Po zapadnięciu zmroku przed licznie zgromadzoną publicznością zaprezentowało się wyjątkowe kobiece trio – grupa Frele. Trzy panie wykonując covery światowych przebojów w śląskiej gwarze wnoszą śląskość na zupełnie nowy poziom wokalistki.
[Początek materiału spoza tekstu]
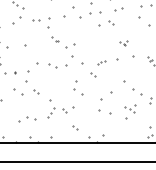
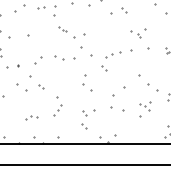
part: (123, 42) -> (137, 32), size x1.67
part: (101, 62) -> (113, 54), size x1.67
part: (33, 67) -> (38, 60), size x0.62
part: (68, 109) -> (89, 112), moved
part: (27, 119) -> (31, 117), size x0.62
Z wybiciem godziny 22.30 na wielki finał Air, Piro & Moto Show FAJERA rozpoczął się trwający blisko 45 minut międzynarodowy pokaz pirotechniczny. Podczas spektakularnego show swoje umiejętności zaprezentowały trzy drużyny, których zadaniem było wprawienie w zachwyt zebranych gości. Polskiemu SUREX, czeskiemu MAKALU i litewskiemu VILNIAUS SALIUTAS z pewnością udała się ta sztuka. Nie ma wątpliwości, że różnorodnie przepiękne i skrzące się tysiącem barw ognie sztuczne, a nawet wybuchy wraz z płynącą z głośników muzyką oczarowały wszystkich zgromadzonych. I można być przekonanym, iż przyszłoroczne Air, Piro & Moto Show zgromadzi jeszcze więcej miłośników nie tylko podniebnych akrobacji. FAJERA to wspaniałe wydarzenie dla całych rodzin!